MATERIAL SHOWN Start Marker
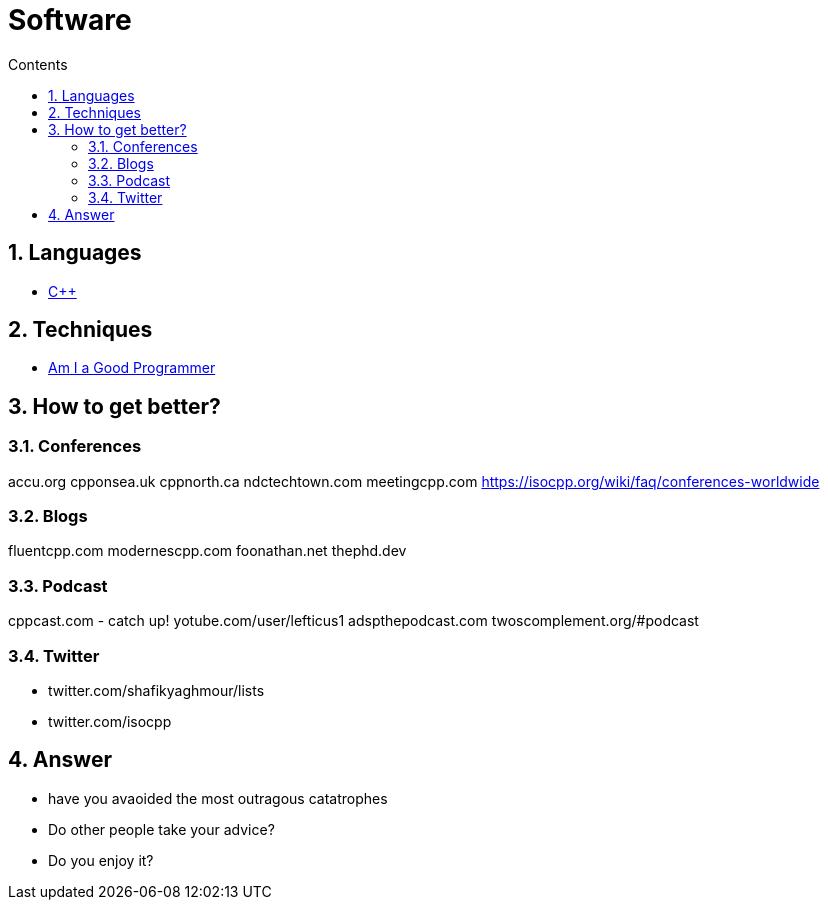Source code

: :toc: left
:toclevels: 3
:toc-title: Contents
:sectnums:

:imagesdir: ./images

= Software

== Languages
* link:Cpp/cpp-index.html[C++]

== Techniques
* link:kate-gregory-am-i-a-good-programmer.html[Am I a Good Programmer]

== How to get better?
=== Conferences

accu.org
cpponsea.uk
cppnorth.ca
ndctechtown.com
meetingcpp.com
https://isocpp.org/wiki/faq/conferences-worldwide

=== Blogs
fluentcpp.com
modernescpp.com
foonathan.net
thephd.dev

=== Podcast
cppcast.com - catch up!
yotube.com/user/lefticus1
adspthepodcast.com
twoscomplement.org/#podcast

=== Twitter
* twitter.com/shafikyaghmour/lists
* twitter.com/isocpp

== Answer
* have you avaoided the most outragous catatrophes
* Do other people take your advice?
* Do you enjoy it?




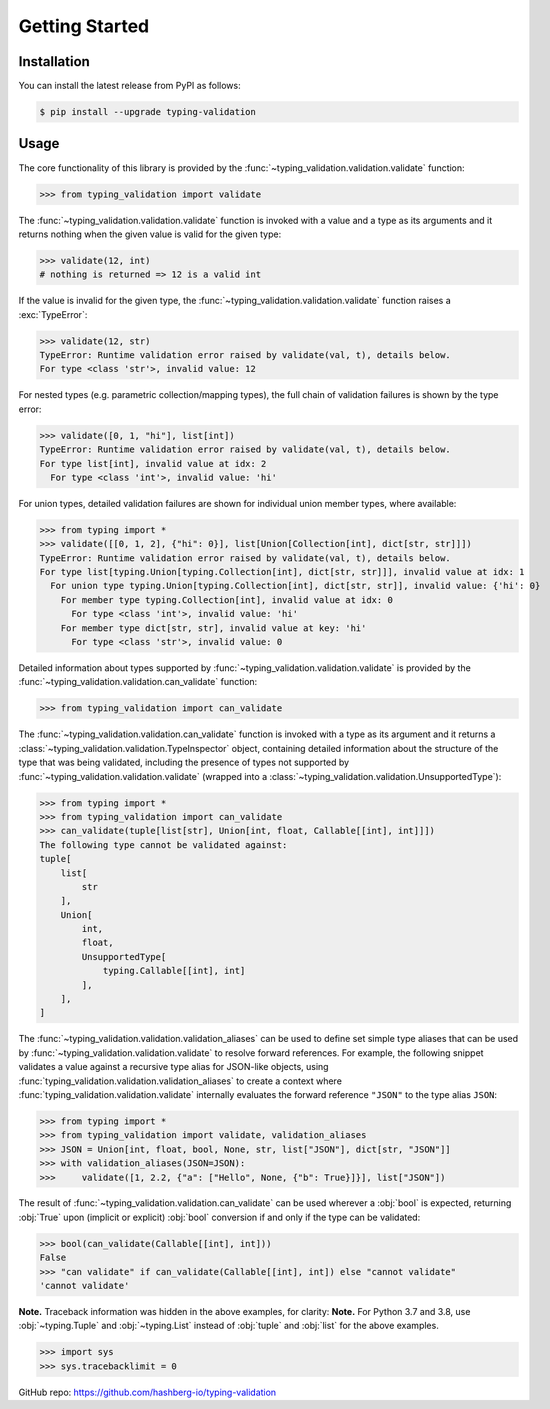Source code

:Getting Started
===============

.. _installation:

Installation
------------

You can install the latest release from PyPI as follows:

.. code-block:: console

    $ pip install --upgrade typing-validation


.. _usage:

Usage
-----

The core functionality of this library is provided by the :func:`~typing_validation.validation.validate` function:

>>> from typing_validation import validate

The :func:`~typing_validation.validation.validate` function is invoked with a value and a type as its arguments and
it returns nothing when the given value is valid for the given type:

>>> validate(12, int)
# nothing is returned => 12 is a valid int

If the value is invalid for the given type, the :func:`~typing_validation.validation.validate` function raises a :exc:`TypeError`:

>>> validate(12, str)
TypeError: Runtime validation error raised by validate(val, t), details below.
For type <class 'str'>, invalid value: 12

For nested types (e.g. parametric collection/mapping types), the full chain of validation failures is shown by the type error:

>>> validate([0, 1, "hi"], list[int])
TypeError: Runtime validation error raised by validate(val, t), details below.
For type list[int], invalid value at idx: 2
  For type <class 'int'>, invalid value: 'hi'

For union types, detailed validation failures are shown for individual union member types, where available:

>>> from typing import *
>>> validate([[0, 1, 2], {"hi": 0}], list[Union[Collection[int], dict[str, str]]])
TypeError: Runtime validation error raised by validate(val, t), details below.
For type list[typing.Union[typing.Collection[int], dict[str, str]]], invalid value at idx: 1
  For union type typing.Union[typing.Collection[int], dict[str, str]], invalid value: {'hi': 0}
    For member type typing.Collection[int], invalid value at idx: 0
      For type <class 'int'>, invalid value: 'hi'
    For member type dict[str, str], invalid value at key: 'hi'
      For type <class 'str'>, invalid value: 0

Detailed information about types supported by :func:`~typing_validation.validation.validate` is provided by
the :func:`~typing_validation.validation.can_validate` function:

>>> from typing_validation import can_validate

The :func:`~typing_validation.validation.can_validate` function is invoked with a type as its argument and it returns a
:class:`~typing_validation.validation.TypeInspector` object, containing detailed information about the structure of the type that was being validated,
including the presence of types not supported by :func:`~typing_validation.validation.validate` (wrapped into a
:class:`~typing_validation.validation.UnsupportedType`):

>>> from typing import *
>>> from typing_validation import can_validate
>>> can_validate(tuple[list[str], Union[int, float, Callable[[int], int]]])
The following type cannot be validated against:
tuple[
    list[
        str
    ],
    Union[
        int,
        float,
        UnsupportedType[
            typing.Callable[[int], int]
        ],
    ],
]

The :func:`~typing_validation.validation.validation_aliases` can be used to define set simple type aliases that can be used by
:func:`~typing_validation.validation.validate` to resolve forward references.
For example, the following snippet validates a value against a recursive type alias for JSON-like objects, using :func:`typing_validation.validation.validation_aliases` to create a
context where :func:`typing_validation.validation.validate` internally evaluates the forward reference ``"JSON"`` to the type alias ``JSON``:

>>> from typing import *
>>> from typing_validation import validate, validation_aliases
>>> JSON = Union[int, float, bool, None, str, list["JSON"], dict[str, "JSON"]]
>>> with validation_aliases(JSON=JSON):
>>>     validate([1, 2.2, {"a": ["Hello", None, {"b": True}]}], list["JSON"])


The result of :func:`~typing_validation.validation.can_validate` can be used wherever a :obj:`bool` is expected, returning :obj:`True` upon (implicit or
explicit) :obj:`bool` conversion if and only if the type can be validated:

>>> bool(can_validate(Callable[[int], int]))
False
>>> "can validate" if can_validate(Callable[[int], int]) else "cannot validate"
'cannot validate'

**Note.** Traceback information was hidden in the above examples, for clarity:
**Note.** For Python 3.7 and 3.8, use :obj:`~typing.Tuple` and :obj:`~typing.List` instead of :obj:`tuple` and :obj:`list` for the above examples.

>>> import sys
>>> sys.tracebacklimit = 0

GitHub repo: https://github.com/hashberg-io/typing-validation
MATERIAL SHOWN End Marker
## PROBLEM TO WORK ON
When the line with "it returns a" is reached in the data above, start copying there, and copy each line exactly until the line with "import validate, validation_aliases" has been copied; copy nothing else.

## RESULT FOR THIS TASK
The :func:`~typing_validation.validation.can_validate` function is invoked with a type as its argument and it returns a
:class:`~typing_validation.validation.TypeInspector` object, containing detailed information about the structure of the type that was being validated,
including the presence of types not supported by :func:`~typing_validation.validation.validate` (wrapped into a
:class:`~typing_validation.validation.UnsupportedType`):

>>> from typing import *
>>> from typing_validation import can_validate
>>> can_validate(tuple[list[str], Union[int, float, Callable[[int], int]]])
The following type cannot be validated against:
tuple[
    list[
        str
    ],
    Union[
        int,
        float,
        UnsupportedType[
            typing.Callable[[int], int]
        ],
    ],
]

The :func:`~typing_validation.validation.validation_aliases` can be used to define set simple type aliases that can be used by
:func:`~typing_validation.validation.validate` to resolve forward references.
For example, the following snippet validates a value against a recursive type alias for JSON-like objects, using :func:`typing_validation.validation.validation_aliases` to create a
context where :func:`typing_validation.validation.validate` internally evaluates the forward reference ``"JSON"`` to the type alias ``JSON``:

>>> from typing import *
>>> from typing_validation import validate, validation_aliases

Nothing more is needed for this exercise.